Furthermore, the incidents captured by the photographer are different from the story since, in the film, he witnesses a murder while it's a homosexual seduction in the story. Therefore the adaptations of blow-up have changed the structure of the storyline. For instance, the photographer stumbles into a murder mystery and slowly and subtly investigates the following clues to understanding what had transpired in the park. Moreover, the source story explores the psychotic consciousness, that is, the thought process and mind of Michel as he narrates the trauma that leads to his psychotic break. On the other hand, in the film, the photographer uses the murder mystery as a way to face his existential isolation and aloneness and the inability to communicate with other people as such blow-up adaptation was not utterly faithful to the source narrative.
Granting that fidelity cannot sufficiently determine the success of a literary work to film adaptation, it worth noting how directors showcased different scenes from the source narrative in the movie. In the film, Antonioni's adapted the central event of a photographer taking photographs of a man and woman in a secluded place. For instance, in the source, the images appear to be about a transgressive issue in the society of an older woman seducing a 15 years old boy but turns out to be about homosexuality. Thus, the film adapts this event, a mistake in seeing and miss-perception whereby Thomas captures images of a man and woman fussing, which ends up as a murder witness.

REQUEST A
For each statement, say whether it agrees with the passage on the Blow-Up adaptation. Answer yes or no, and quote the words of the passage that decide it.
(i) In the film, the photographer witnesses a murder.
(ii) In the source story, the photographed images turn out to be about an older woman seducing a boy.
(iii) The Blow-Up adaptation was entirely faithful to the source narrative.
The text above has no connection to the entries that come next.

INFORMATION SHOWN

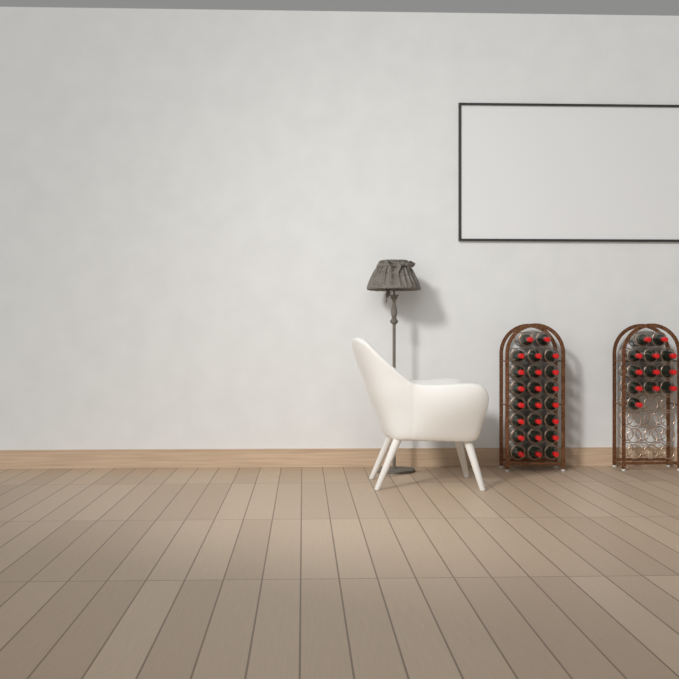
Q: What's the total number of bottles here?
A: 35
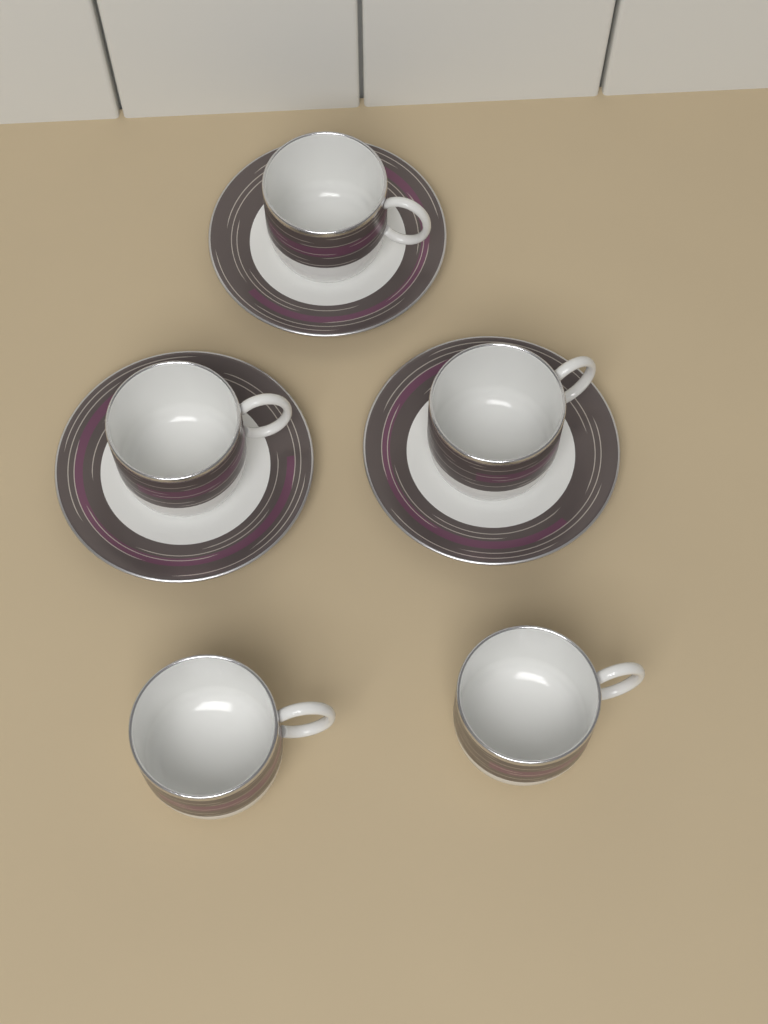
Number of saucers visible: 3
* * *
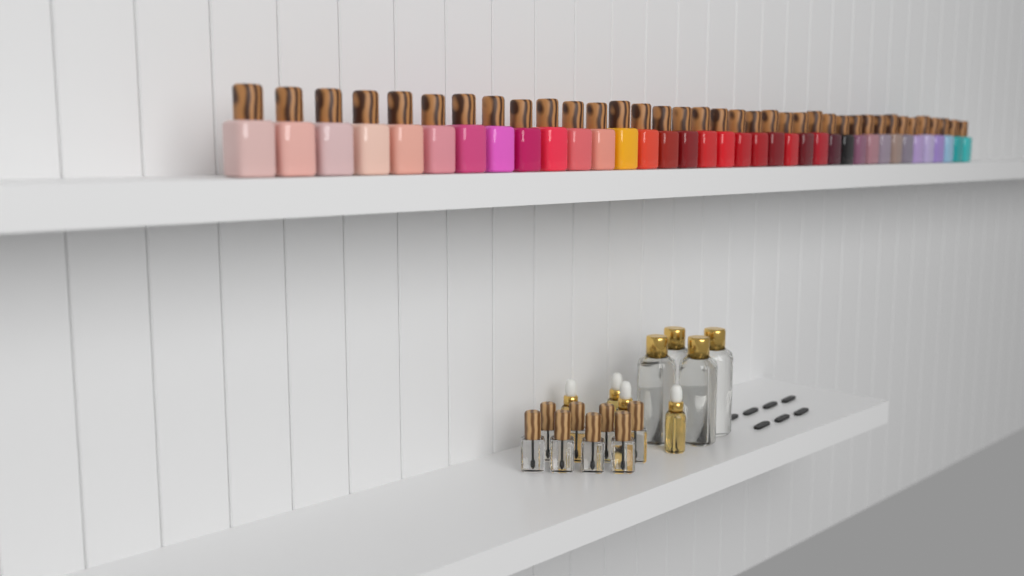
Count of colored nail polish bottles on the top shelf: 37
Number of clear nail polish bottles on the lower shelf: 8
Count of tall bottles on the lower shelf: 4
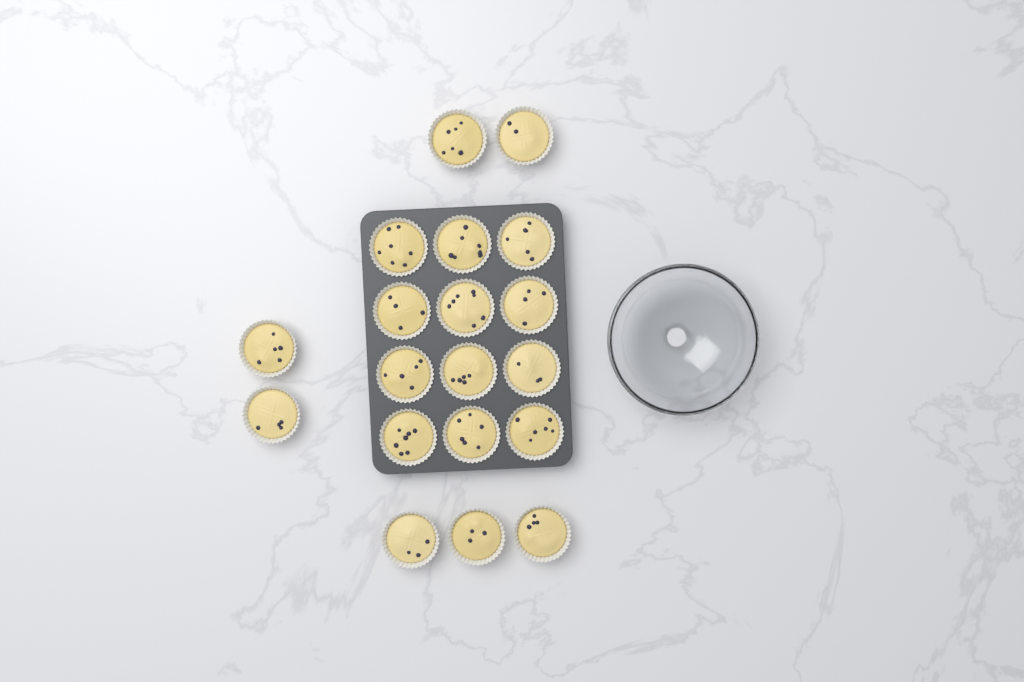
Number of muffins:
---
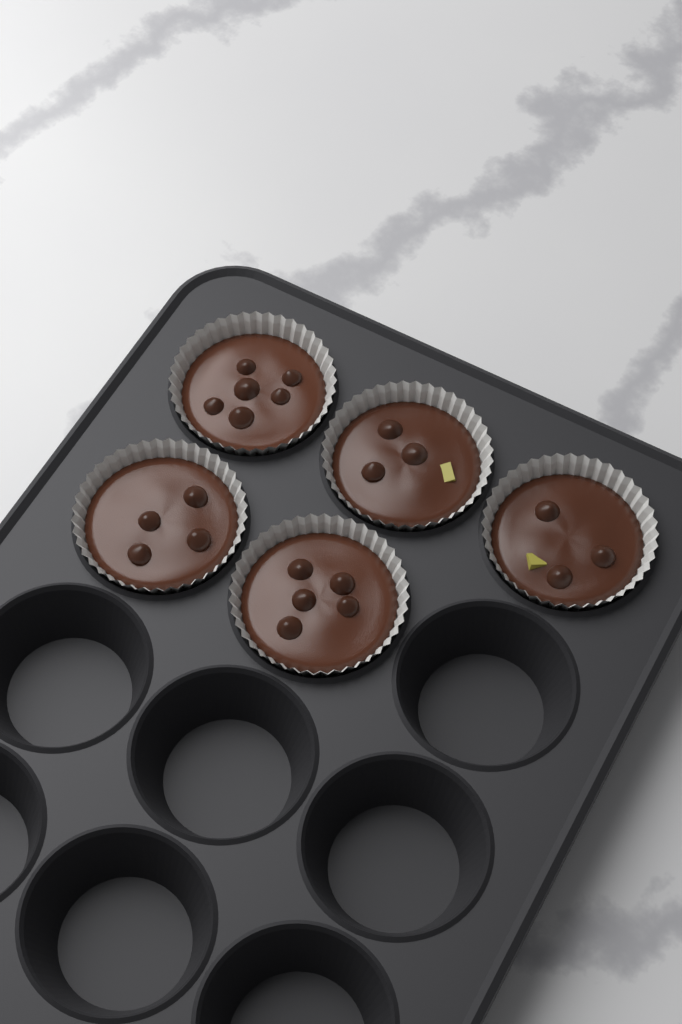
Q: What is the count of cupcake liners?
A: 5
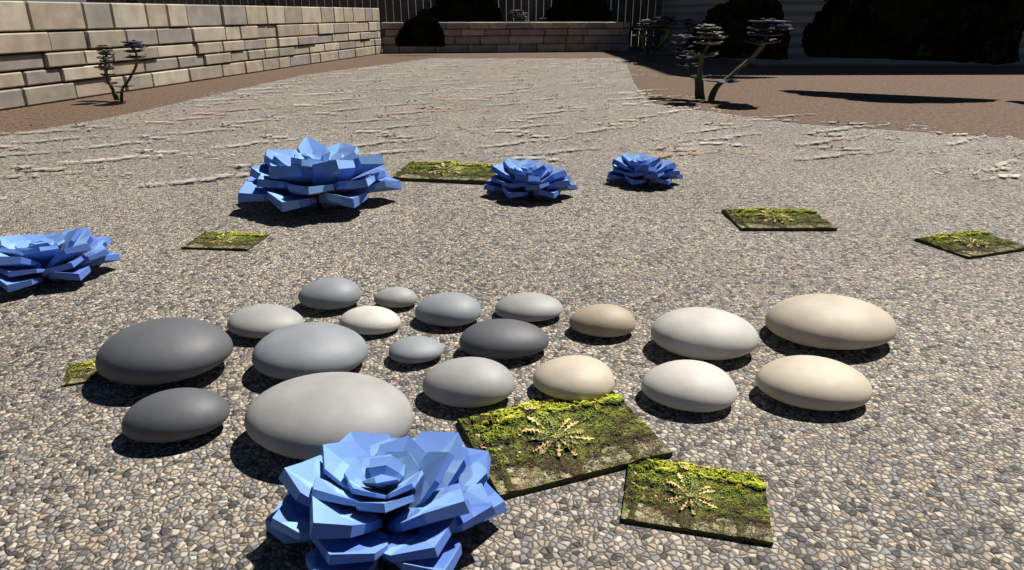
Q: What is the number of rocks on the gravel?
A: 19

REQUEST B
Edit the entries, everything from the line containing "Number of clear" down to the line containing "Count of tall bottles on the lower shelf: 4". Replace "lower shelf" with "bottom shelf" and leave everything else unchanged.

WRITTEN SOLUTION A
(i) Yes: "in the film, he witnesses a murder"
(ii) No: "appear to be about a transgressive issue in the society of an older woman seducing a 15 years old boy but turns out to be about homosexuality"
(iii) No: "blow-up adaptation was not utterly faithful to the source narrative"

WRITTEN SOLUTION B
Number of clear nail polish bottles on the bottom shelf: 8
Count of tall bottles on the bottom shelf: 4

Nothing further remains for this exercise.